Вы молчите так долго, что никому из вас в конце концов не хочется разговаривать. Ты видишь краем глаза, как Амиль поворачивается к тебе пару раз, но поджимает губы и возвращается к книге. Ты ходишь по берегу и куришь снова, твоя пепельница — горизонт и отражение неба в море.
Вы молчите. Расходитесь на закате. Не прощаетесь.
Ты не ищешь его по городу, и в какой-то момент становится слишком поздно. Когда ты задумываешься, что неправильное чувство рядом с ним менее больно, чем неправильное чувство без него, и начинаешь, наконец, спрашивать, не видел ли кто его, ты натыкаешься на злые взгляды и молчание.
В какой-то день тебе говорят, что он умер.
В лихорадке.
Et tu, Brute.
На следующий день ты залезаешь на поезд до Рима, чуть не падаешь несколько раз.

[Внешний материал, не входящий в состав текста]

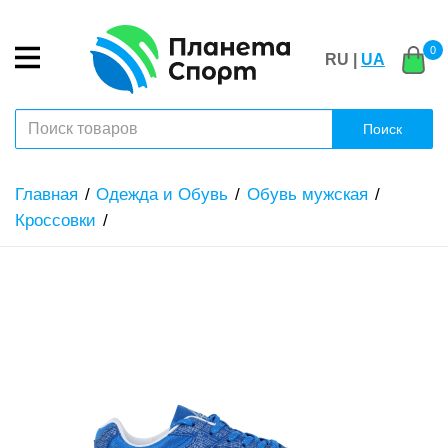
0
RU |
UA
Поиск
Главная
Одежда и Обувь
Обувь мужская
Кроссовки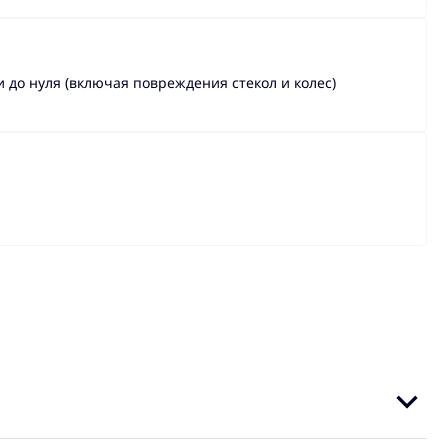
до нуля (включая повреждения стекол и колес)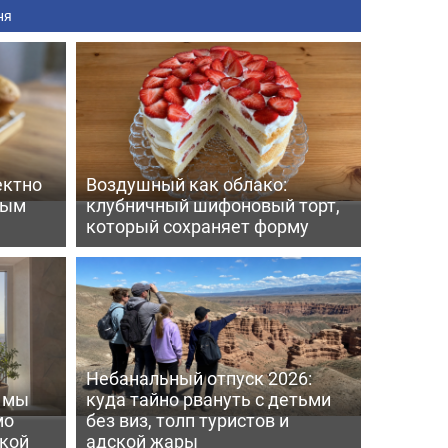
ня
ектно
Воздушный как облако:
вым
клубничный шифоновый торт,
который сохраняет форму
Небанальный отпуск 2026:
ь мы
куда тайно рвануть с детьми
мо
без виз, толп туристов и
пкой
адской жары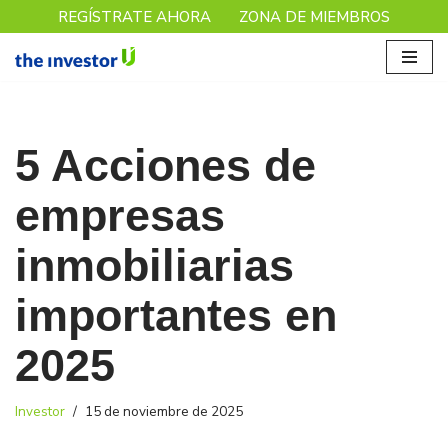
REGÍSTRATE AHORA
ZONA DE MIEMBROS
Saltar
al
contenido
5 Acciones de
empresas
inmobiliarias
importantes en
2025
Investor
15 de noviembre de 2025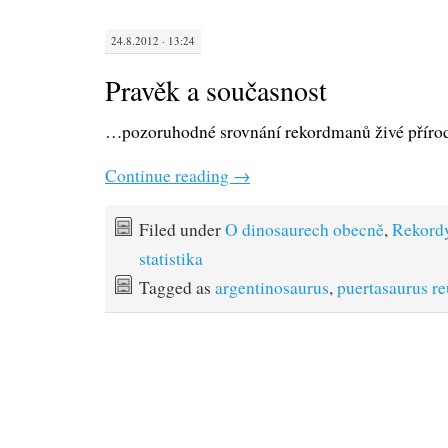
24.8.2012 · 13:24
Pravěk a současnost
…pozoruhodné srovnání rekordmanů živé příro
Continue reading
→
Filed under
O dinosaurech obecně
,
Rekord
statistika
Tagged as
argentinosaurus
,
puertasaurus re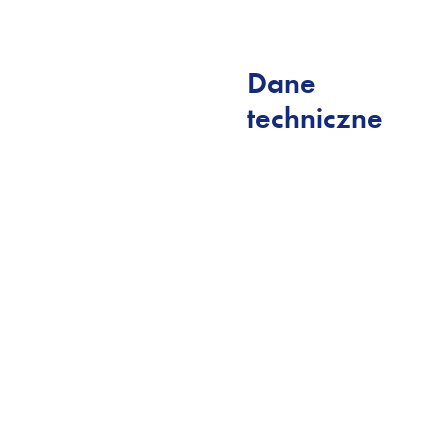
Dane
techniczne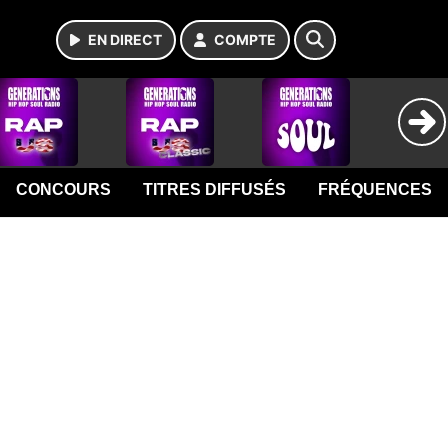
EN DIRECT
COMPTE
CONCOURS
TITRES DIFFUSÉS
FRÉQUENCES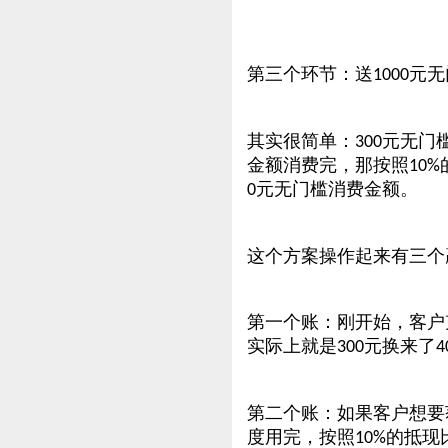
第三个环节：送
元无
1000
其实很简单：
元无门
300
金额消费完，那按照
10%
元无门槛消费金额。
0
这个方案操作起来有三个
第一个账：刚开始，客户
实际上就是
元换来了
300
4
第二个账：如果客户想要
度用完，按照
的抵现
10%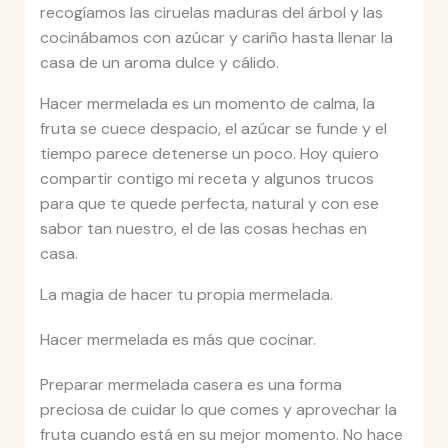
recogíamos las ciruelas maduras del árbol y las
cocinábamos con azúcar y cariño hasta llenar la
casa de un aroma dulce y cálido.
Hacer mermelada es un momento de calma, la
fruta se cuece despacio, el azúcar se funde y el
tiempo parece detenerse un poco. Hoy quiero
compartir contigo mi receta y algunos trucos
para que te quede perfecta, natural y con ese
sabor tan nuestro, el de las cosas hechas en
casa.
La magia de hacer tu propia mermelada.
Hacer mermelada es más que cocinar.
Preparar mermelada casera es una forma
preciosa de cuidar lo que comes y aprovechar la
fruta cuando está en su mejor momento. No hace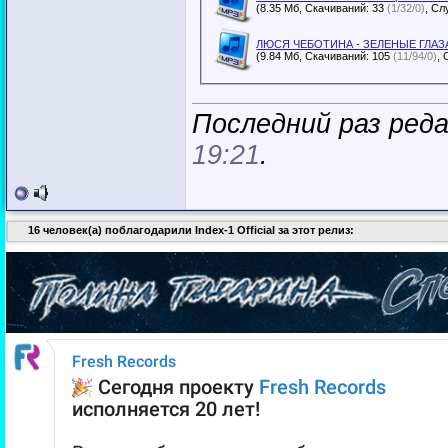
(8.35 Мб, Скачиваний: 33
(1/32/0)
ЛЮСЯ ЧЕБОТИНА - ЗЕЛЕНЫЕ ГЛАЗА (
(9.84 Мб, Скачиваний: 105
(11/94/0)
Последний раз редак
19:21
.
16 человек(а) поблагодарили Index-1 Official за этот релиз: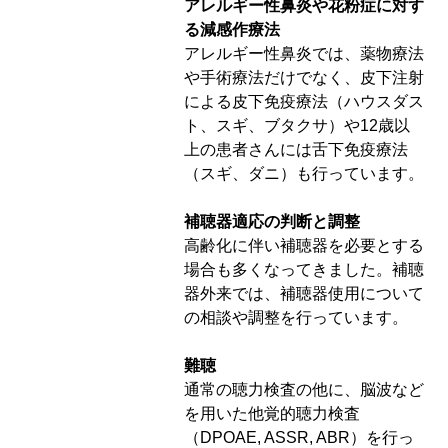
アレルギー性鼻炎や花粉症に対す
る減感作療法
アレルギー性鼻炎では、薬物療法
や手術療法だけでなく、皮下注射
による皮下免疫療法（ハウスダス
ト、スギ、ブタクサ）や12歳以
上の患者さんには舌下免疫療法
（スギ、ダニ）も行っています。
補聴器適応の判断と調整
高齢化に伴い補聴器を必要とする
場合も多くなってきました。補聴
器外来では、補聴器使用について
の相談や調整を行っています。
難聴
通常の聴力検査の他に、脳波など
を用いた他覚的聴力検査
（DPOAE, ASSR, ABR）を行っ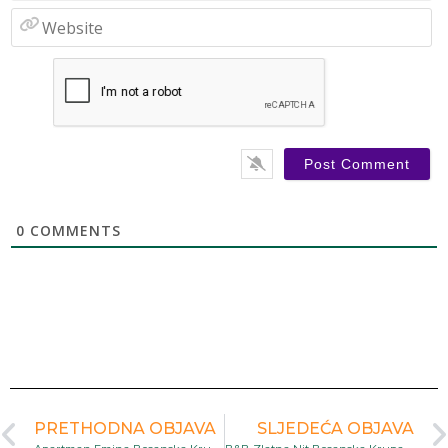
W
0
COMMENTS
PRETHODNA OBJAVA
SLJEDEĆA OBJAVA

Уже не плачешь — проплакалось всё за худую, злобную ночь. Твои костяшки болят, и ссадины на пальцах с мятой сорванной кожей ноют, когда ты подставляешь их попутному ветру.
Полководец с поля боя уходит последним, но ты далеко не Гай Юлий Цезарь. Куда ты ни идёшь, драки и беспорядок распускают пламенные лепестки.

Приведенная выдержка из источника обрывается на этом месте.